→ WHAT THIS TASK INVOLVES: Please repeat exactly the lines below from the line with "click(298, 342)" to the line with "click(709, 239)", including both, and leave out every picture.

→ RECORDS FOR PROCESSING:
+ + + +
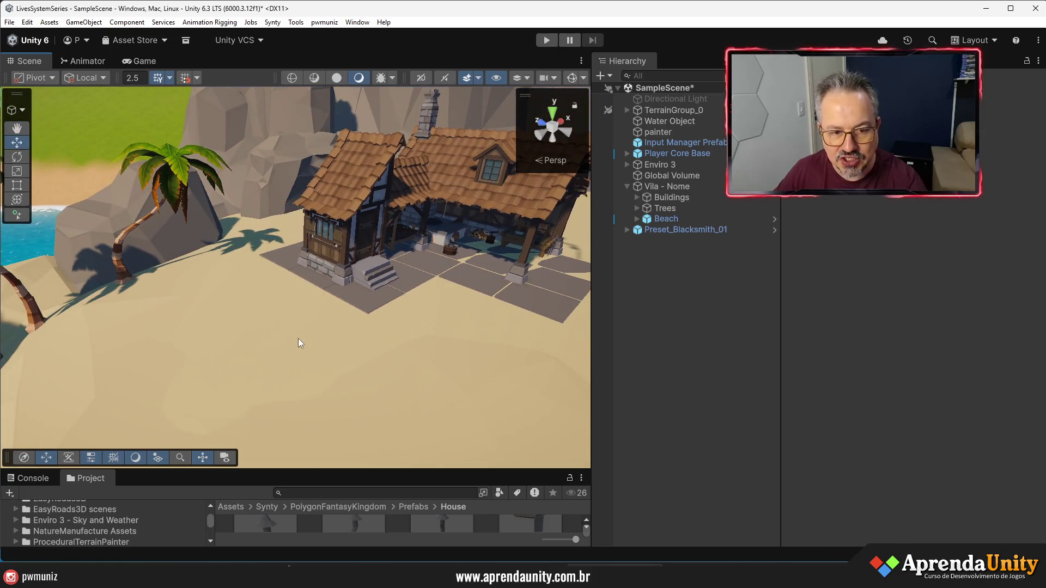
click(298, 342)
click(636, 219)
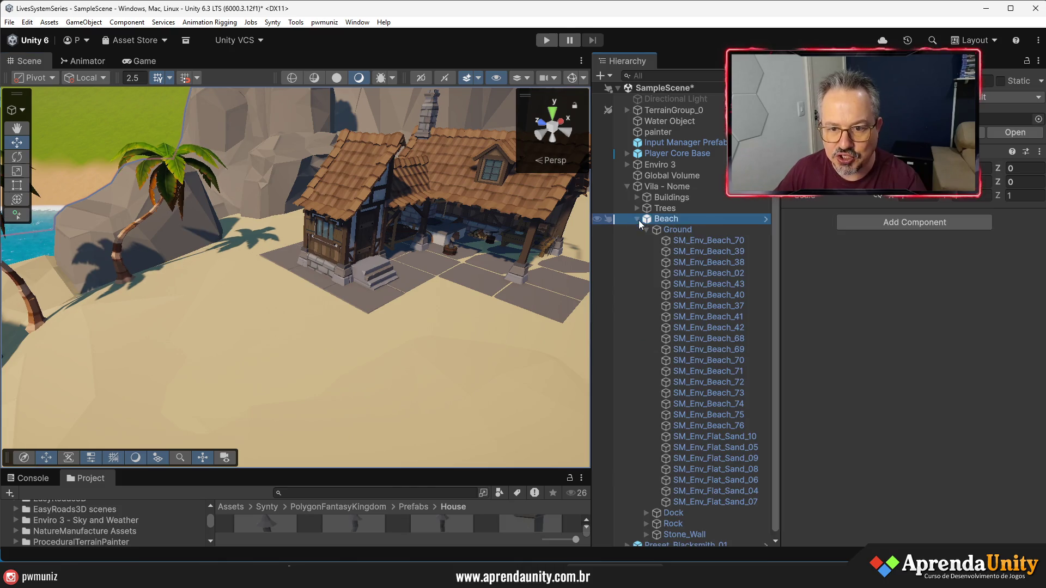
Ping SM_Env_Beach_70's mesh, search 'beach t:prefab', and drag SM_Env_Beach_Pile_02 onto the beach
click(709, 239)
+ + + +
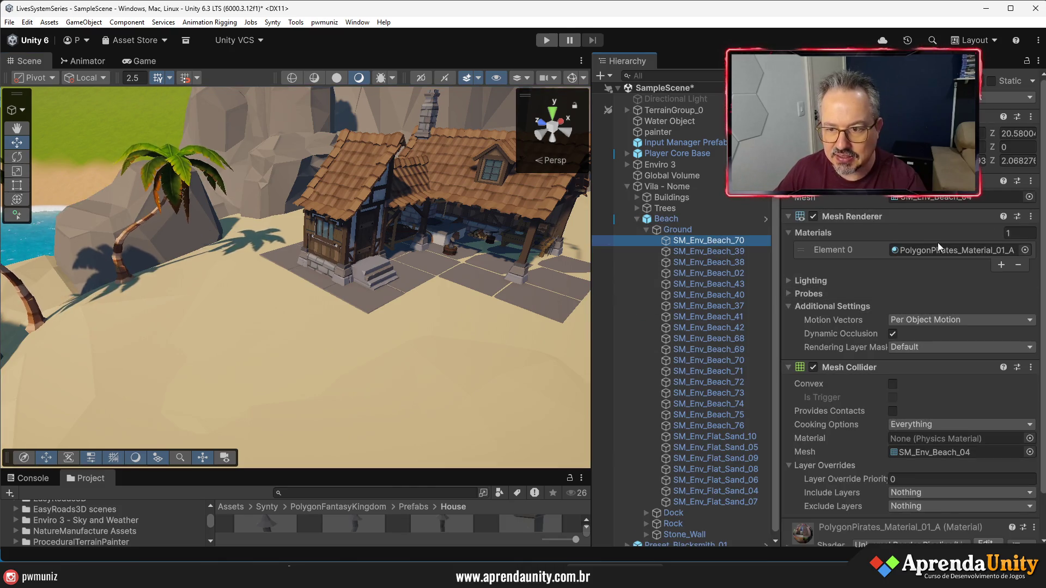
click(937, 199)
+ + + +
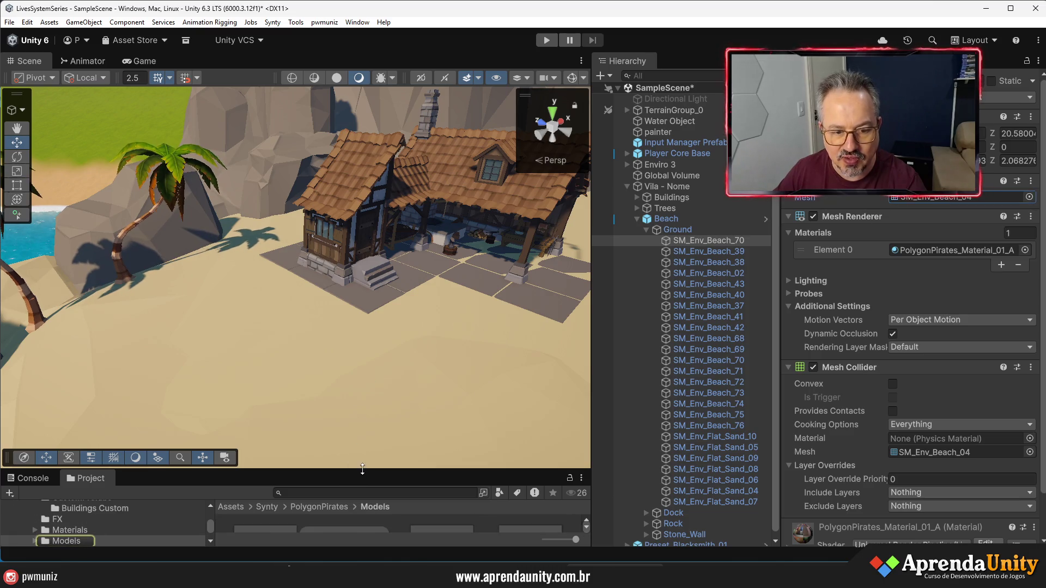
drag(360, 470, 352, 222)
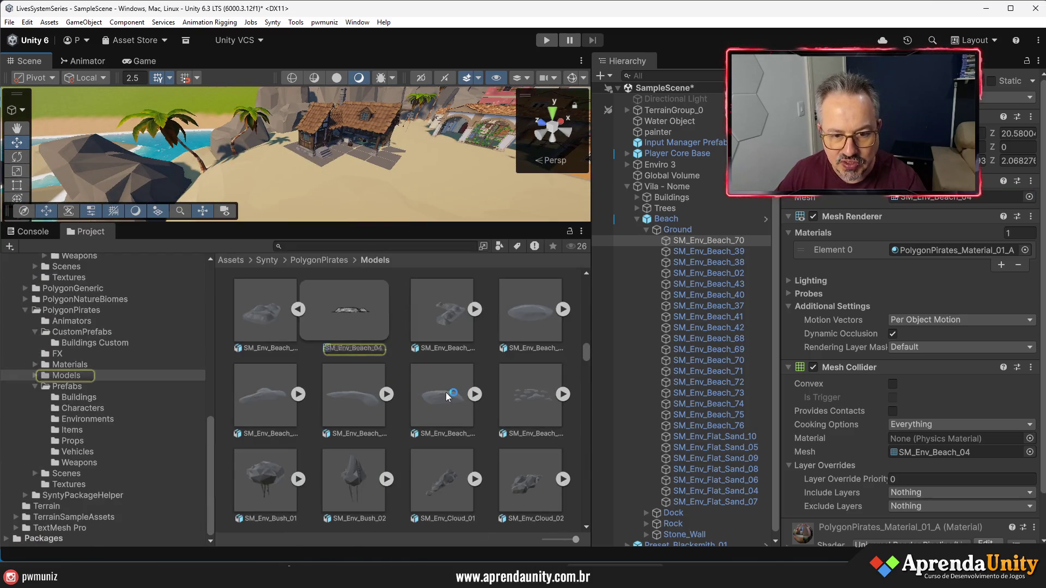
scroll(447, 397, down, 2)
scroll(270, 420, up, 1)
+ + + +
→ SOLUTION FOR THIS EXERCISE:
click(298, 342)
click(636, 219)
Ping SM_Env_Beach_70's mesh, search 'beach t:prefab', and drag SM_Env_Beach_Pile_02 onto the beach
click(709, 239)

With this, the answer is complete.